Ia berpesan kepada para peraih medali emas agar tidak cepat berpuas diri dan terus meningkatkan kemampuan. Sementara bagi atlet yang belum berhasil, Hendra meminta mereka menjadikan hasil kejuaraan sebagai pengalaman untuk berkembang.
“Bagi yang meraih emas, jangan cepat puas. Bagi yang belum berhasil, jangan berkecil hati. Perjalanan masih panjang dan PERCASI Kabupaten Tangerang akan terus berkomitmen melakukan pembinaan,” katanya.
Raihan 10 emas, 4 perak, dan 10 perunggu sekaligus memperpanjang catatan prestasi Kabupaten Tangerang di ajang Kejurprov Catur Banten. Setelah menjadi juara umum pada 2025, Kabupaten Tangerang kembali berdiri di posisi teratas pada 2026.
Keberhasilan mempertahankan gelar selama dua tahun berturut-turut menjadi gambaran konsistensi pembinaan catur di Kabupaten Tangerang, mulai dari kelompok usia dini hingga kategori senior.
PERCASI Kabupaten Tangerang pun diharapkan terus memperkuat pembinaan agar prestasi tersebut dapat dipertahankan sekaligus menjadi pijakan untuk melahirkan pecatur yang mampu bersaing di tingkat nasional dan internasional. (*)
PakarPBN
A Private Blog Network (PBN) is a collection of websites that are controlled by a single individual or organization and used primarily to build backlinks to a “money site” in order to influence its ranking in search engines such as Google. The core idea behind a PBN is based on the importance of backlinks in Google’s ranking algorithm. Since Google views backlinks as signals of authority and trust, some website owners attempt to artificially create these signals through a controlled network of sites.
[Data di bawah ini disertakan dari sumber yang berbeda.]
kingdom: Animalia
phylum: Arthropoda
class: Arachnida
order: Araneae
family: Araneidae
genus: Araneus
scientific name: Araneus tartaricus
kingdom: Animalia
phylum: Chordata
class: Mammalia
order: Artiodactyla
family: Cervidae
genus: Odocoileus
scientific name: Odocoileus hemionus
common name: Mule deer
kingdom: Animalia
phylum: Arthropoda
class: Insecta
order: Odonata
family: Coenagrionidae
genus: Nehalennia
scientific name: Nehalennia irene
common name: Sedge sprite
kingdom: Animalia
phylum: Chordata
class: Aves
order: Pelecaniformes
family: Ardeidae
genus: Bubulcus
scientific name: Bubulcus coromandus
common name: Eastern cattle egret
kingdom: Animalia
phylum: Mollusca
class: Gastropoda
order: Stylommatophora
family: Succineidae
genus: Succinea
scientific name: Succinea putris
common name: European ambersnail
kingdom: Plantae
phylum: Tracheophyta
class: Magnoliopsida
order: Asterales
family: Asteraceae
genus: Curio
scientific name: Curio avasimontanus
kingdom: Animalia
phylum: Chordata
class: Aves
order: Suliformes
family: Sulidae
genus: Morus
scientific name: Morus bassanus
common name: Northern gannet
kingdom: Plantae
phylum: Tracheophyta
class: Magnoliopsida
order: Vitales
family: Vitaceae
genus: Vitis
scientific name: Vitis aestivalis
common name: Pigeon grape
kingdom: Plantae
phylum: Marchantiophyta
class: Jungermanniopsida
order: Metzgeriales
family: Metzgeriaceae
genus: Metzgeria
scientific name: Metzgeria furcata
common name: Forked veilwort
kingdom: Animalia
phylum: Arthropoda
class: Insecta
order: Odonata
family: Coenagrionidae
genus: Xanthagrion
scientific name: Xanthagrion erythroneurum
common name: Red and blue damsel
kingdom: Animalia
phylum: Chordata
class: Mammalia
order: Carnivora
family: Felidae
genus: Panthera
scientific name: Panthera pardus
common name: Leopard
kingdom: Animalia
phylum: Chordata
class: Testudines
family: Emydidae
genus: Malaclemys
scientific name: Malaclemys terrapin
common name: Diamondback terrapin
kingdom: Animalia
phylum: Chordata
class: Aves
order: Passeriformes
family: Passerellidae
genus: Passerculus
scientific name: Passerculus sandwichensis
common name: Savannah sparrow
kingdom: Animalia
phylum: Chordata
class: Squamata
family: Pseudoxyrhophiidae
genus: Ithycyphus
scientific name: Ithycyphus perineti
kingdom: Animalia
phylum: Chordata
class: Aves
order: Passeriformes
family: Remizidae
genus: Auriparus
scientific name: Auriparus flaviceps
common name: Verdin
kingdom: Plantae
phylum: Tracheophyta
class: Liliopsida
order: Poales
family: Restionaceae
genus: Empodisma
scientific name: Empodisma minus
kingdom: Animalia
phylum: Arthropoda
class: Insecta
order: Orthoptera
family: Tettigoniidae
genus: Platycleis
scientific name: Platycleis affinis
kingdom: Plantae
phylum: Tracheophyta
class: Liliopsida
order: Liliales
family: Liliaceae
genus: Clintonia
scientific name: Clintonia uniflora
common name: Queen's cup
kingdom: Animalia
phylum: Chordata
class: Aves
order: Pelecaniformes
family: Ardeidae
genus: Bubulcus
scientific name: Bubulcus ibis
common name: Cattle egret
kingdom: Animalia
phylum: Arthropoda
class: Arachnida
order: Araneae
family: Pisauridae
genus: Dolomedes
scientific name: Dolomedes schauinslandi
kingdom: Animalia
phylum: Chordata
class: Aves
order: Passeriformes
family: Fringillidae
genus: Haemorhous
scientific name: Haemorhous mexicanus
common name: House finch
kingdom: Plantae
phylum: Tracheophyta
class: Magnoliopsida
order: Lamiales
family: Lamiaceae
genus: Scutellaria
In a typical PBN setup, the owner acquires expired or aged domains that already have existing authority, backlinks, and history. These domains are rebuilt with new content and hosted separately, often using different IP addresses, hosting providers, themes, and ownership details to make them appear unrelated. Within the content published on these sites, links are strategically placed that point to the main website the owner wants to rank higher. By doing this, the owner attempts to pass link equity (also known as “link juice”) from the PBN sites to the target website.
The purpose of a PBN is to give the impression that the target website is naturally earning links from multiple independent sources. If done effectively, this can temporarily improve keyword rankings, increase organic visibility, and drive more traffic from search results.
Comments are closed, but trackbacks and pingbacks are open.